A landscaper is designing a flower garden in the shape of a trapezoid. She wants the shorter base to be 3 yards greater than the height, and the longer base to be 7 yards greater than the height. She wants the area to be 225 square yards. The situation is modeled by the equation, one-half h multiplied by b one plus b two, where h is the height, in yards, and b1 and b2 are the length of the two bases, in yards. Complete the square to find the height that will give the desired area. Round to the nearest hundredth of a yard.
To find the height that will give the desired area for the flower garden, we need to complete the square using the given equation.
The equation for the area of a trapezoid is:
Area = (1/2) * Height * (Base1 + Base2)
In this case, the shorter base is 3 yards greater than the height, so we can express it as:
Base1 = Height + 3
The longer base is 7 yards greater than the height, so we can express it as:
Base2 = Height + 7
Substituting these values into the area equation, we get:
225 = (1/2) * Height * (Height + 3 + Height + 7)
Simplifying further:
225 = (1/2) * Height * (2 * Height + 10)
Dividing both sides by 1/2:
450 = Height * (2 * Height + 10)
Expanding the equation:
450 = 2 * Height^2 + 10 * Height
Rearranging the equation to have the quadratic term on the left side:
2 * Height^2 + 10 * Height - 450 = 0
Now we can complete the square to solve for the height:
Divide the entire equation by 2 to simplify:
Height^2 + 5 * Height - 225 = 0
To complete the square, we need to add the square of half the coefficient of the linear term (5/2) to both sides of the equation:
Height^2 + 5 * Height + (5/2)^2 - (5/2)^2 - 225 = 0
Simplifying further:
Height^2 + 5 * Height + 25/4 - 25/4 - 225 = 0
Combining like terms:
Height^2 + 5 * Height + 25/4 - 901/4 = 0
Height^2 + 5 * Height - 876/4 = 0
Height^2 + 5 * Height - 219 = 0
Now, we can use the quadratic formula to solve for the height:
Height = (-b ± sqrt(b^2 - 4ac)) / (2a)
In this case, a = 1, b = 5, and c = -219:
Height = (-5 ± sqrt(5^2 - 4 * 1 * -219)) / (2 * 1)

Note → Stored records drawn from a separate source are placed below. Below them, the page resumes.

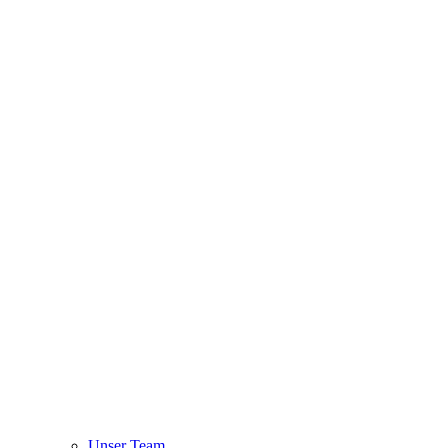
Unser Team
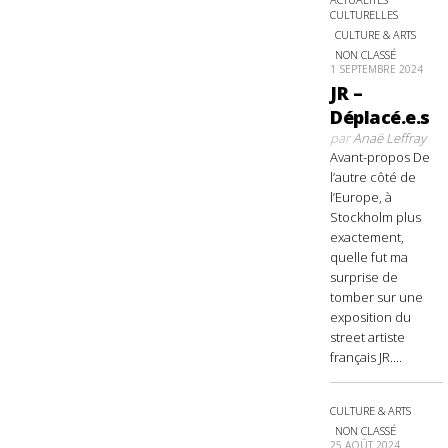
CULTURELLES
CULTURE & ARTS
NON CLASSÉ
1 SEPTEMBRE 2024
JR –
Déplacé.e.s
par
Anaë Leffray
Avant-propos De
l’autre côté de
l’Europe, à
Stockholm plus
exactement,
quelle fut ma
surprise de
tomber sur une
exposition du
street artiste
français JR....
CULTURE & ARTS
NON CLASSÉ
25 AOÛT 2024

Height = (-5 ± sqrt(25 + 876)) / 2
Height = (-5 ± sqrt(901)) / 2
Since we are only interested in positive values of height, we can ignore the negative solution:
Height = (-5 + sqrt(901)) / 2
Using a calculator, we can find the approximate value:
Height ≈ 9.82 yards
Rounding to the nearest hundredth of a yard, the height that will give the desired area is approximately 9.82 yards.